*To do*
1/ In the Sonata transmission thread below, how much did the used transmission that stuckduck installed cost?
2/ Please list every trim level that stuckduck names in the Sonata transmission thread below.

*Source passage*
** start **

# 06 Sonata Transmission Problem



## huntingbuddy (Sep 10, 2007)

So my sonata is having issues with reverse. When I switch into reverse from park it takes a second and is kind of a little jerk. And sometimes when I backing up it will jump out into neutral. What's going on?


----------



## bowhunt3r4l1f3 (Jan 12, 2011)

Something not good. If you haven't done a transmission flush I would do one asap! Full synthetic from a trustworthy place mind you. Might save you 3 grand.


----------



## stuckduck (Jan 31, 2008)

what model is it??? GL, GLS, or LX that will tell me what trany it has in it.. 2.4 liter or 3.3 liter engine? any codes? My first thought is make sure the linkage is set right. or shift cable hasnt come loose. does it do it all the time? or just when cold? or when hot? how many miles on the car? tell me more what is happening I can get a better understanding of what it might be...my first thought is it is taking a bit to get the pressure to the reverse clutches. weather its loosing it or what not sure yet.


I just installed a used tranny in an 06 surprisingly the tranny was $500 and only had 30,000 miles on it.


----------



## SagebrushRR (May 20, 2012)

Carefull doing flushes. I the car has had one regularly its ok, but if it has never had one, and has 70,000 plus it can knock crud loose. Sometimes CRUD holds things together. Coming loose can cause unmask problems that were there and the shops will fight repairing it for you. As its not technically their fault they were just doing what you asked and cleaned out the CRUD.


----------



## huntingbuddy (Sep 10, 2007)

its a gls 3.3 with 115k on it. The engine was replaced at 96k or somewhere about there. So I don't know if they replaced the tranny with the engine as I bought it right after they did that. I added about 4 quarts of tranny oil on friday. It got a little better on saturday and hasn't been doing it as much. I am taking it into aamco tomorrow morning and see what they say.


----------



## DarKHorN (Mar 4, 2012)

huntingbuddy said:


> its a gls 3.3 with 115k on it. The engine was replaced at 96k or somewhere about there. So I don't know if they replaced the tranny with the engine as I bought it right after they did that. I added about 4 quarts of tranny oil on friday. It got a little better on saturday and hasn't been doing it as much. I am taking it into aamco tomorrow morning and see what they say.


Try changing the oil first then see what that does for ya.


----------



## stuckduck (Jan 31, 2008)

huntingbuddy said:


> its a gls 3.3 with 115k on it. The engine was replaced at 96k or somewhere about there. So I don't know if they replaced the tranny with the engine as I bought it right after they did that. I added about 4 quarts of tranny oil on friday. It got a little better on saturday and hasn't been doing it as much. I am taking it into aamco tomorrow morning and see what they say.


Not a big fan of aamco. you have a leak somewhere.. that explains the hard engagement, took time to build pressure . good luck.


----------



## Huge29 (Sep 17, 2007)

** end **

*Given material*

** start **

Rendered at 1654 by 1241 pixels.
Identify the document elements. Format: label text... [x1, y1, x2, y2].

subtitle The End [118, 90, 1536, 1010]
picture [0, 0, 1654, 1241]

** end **

*Completed exercise*
1/ $500

2/ GL, GLS, LX